Earthquake damage not covered by standard homeowner’s policies
Following the East Coast earthquake on Aug. 23, 2011, insurance experts are reminding consumers that standard homeowner’s and commercial property insurance policies do not cover earthquake damage.
Christopher Brassard, chairman of the Independent Insurance Agents & Brokers of New York, says in a news release: “Many insurance companies offer the coverage for an additional premium. We encourage all homeowners, renters and business owners to consult with their insurance agents about whether they should buy earthquake insurance.”
Insurance companies ordinarily offer earthquake coverage with a deductible equal to a percentage of the replacement cost of a structure. For example, a homeowner buys a policy with a 5 percent deductible on a home that would cost $200,000 to rebuild. The homeowner would pay the first $10,000 of an earthquake loss before the insurance company would pay a claim.
Glenn Pomeroy, CEO of the California Earthquake Authority, capitalized on the East Coast earthquake to press for passage of the Earthquake Insurance Affordability Act, which is pending in Congress. The legislation would provide limited federal backing for private debt held by a publicly managed earthquake insurer. The California Earthquake Authority is the country’s largest publicly managed earthquake insurer.
In a news release, Pomeroy says the federal legislation would make earthquake insurance more affordable for Americans. Because of the high cost, only 10 percent of homeowners in California — the state with the highest quake risk — have earthquake insurance.

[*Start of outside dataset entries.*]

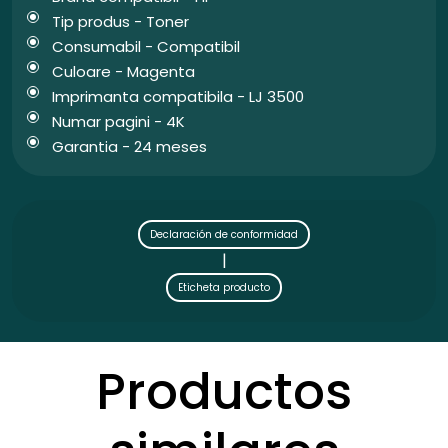
Tip produs - Toner
Consumabil - Compatibil
Culoare - Magenta
Imprimanta compatibila - LJ 3500
Numar pagini - 4K
Garantia - 24 meses
Declaración de conformidad
|
Eticheta producto
Productos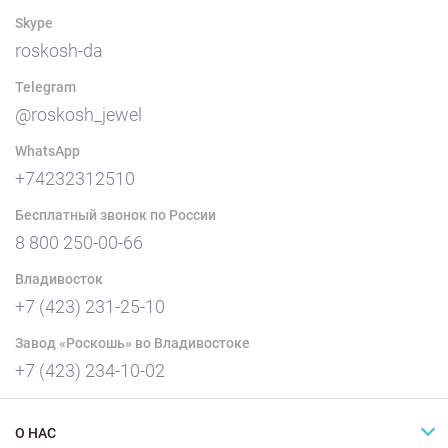
Skype
roskosh-da
Telegram
@roskosh_jewel
WhatsApp
+74232312510
Бесплатный звонок по России
8 800 250-00-66
Владивосток
+7 (423) 231-25-10
Завод «Роскошь» во Владивостоке
+7 (423) 234-10-02
О НАС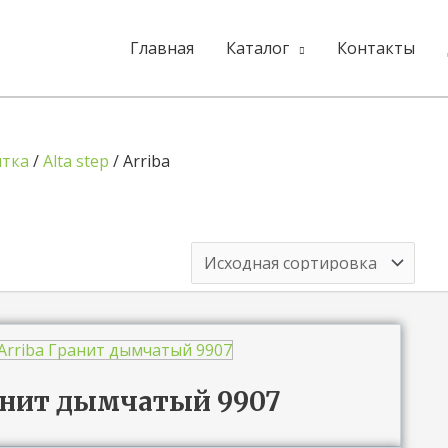
Главная
Каталог
Контакты
итка
/
Alta step
/ Arriba
Гранит дымчатый 9907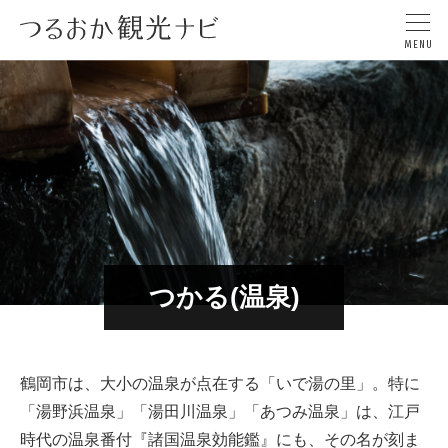
つかる(温泉)
鶴岡市は、大小の温泉が点在する「いで湯の里」。特に
「湯野浜温泉」「湯田川温泉」「あつみ温泉」は、江戸
時代の温泉番付『諸国温泉効能鑑』にも、その名が刻ま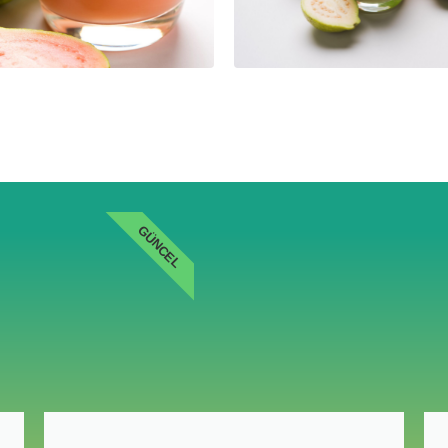
GÜNCEL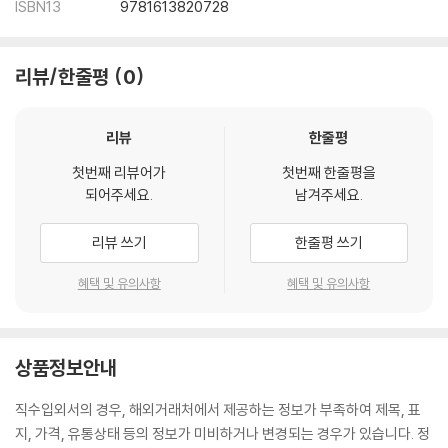
ISBN13
9781613820728
리뷰/한줄평
0
리뷰
한줄평
첫번째 리뷰어가
첫번째 한줄평을
되어주세요.
남겨주세요.
리뷰 쓰기
한줄평 쓰기
혜택 및 유의사항
혜택 및 유의사항
상품정보안내
직수입외서의 경우, 해외거래처에서 제공하는 정보가 부족하여 제목, 표
지, 가격, 유통상태 등의 정보가 미비하거나 변경되는 경우가 있습니다. 정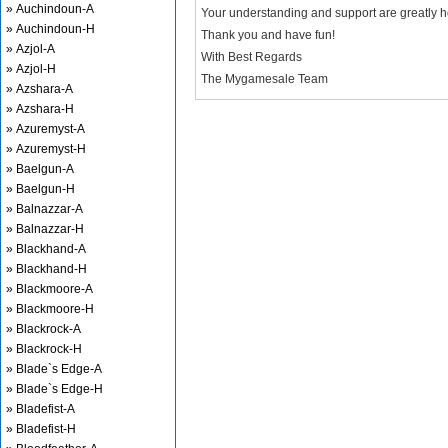
» Auchindoun-A
Your understanding and support are greatly 
» Auchindoun-H
Thank you and have fun!
» Azjol-A
With Best Regards
» Azjol-H
The Mygamesale Team
» Azshara-A
» Azshara-H
» Azuremyst-A
» Azuremyst-H
» Baelgun-A
» Baelgun-H
» Balnazzar-A
» Balnazzar-H
» Blackhand-A
» Blackhand-H
» Blackmoore-A
» Blackmoore-H
» Blackrock-A
» Blackrock-H
» Blade`s Edge-A
» Blade`s Edge-H
» Bladefist-A
» Bladefist-H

“It’s a fact that all federal taxpayers are seriously exposed to the massive costs of earthquake damage. Because too few households can afford earthquake coverage, we know that when individuals can’t afford to rebuild, the federal government is asked to help,” Pomeroy says. “Making earthquake insurance more affordable helps families rebuild and their communities recover, but it also reduces federal taxpayers’ financial risk.”
About 5,000 quakes strike the United States each year, according to the Insurance Information Institute. The Northridge earthquake, which struck Southern California in January 1994, was the costliest quake in U.S. history, causing an estimated $20 billion in property damage.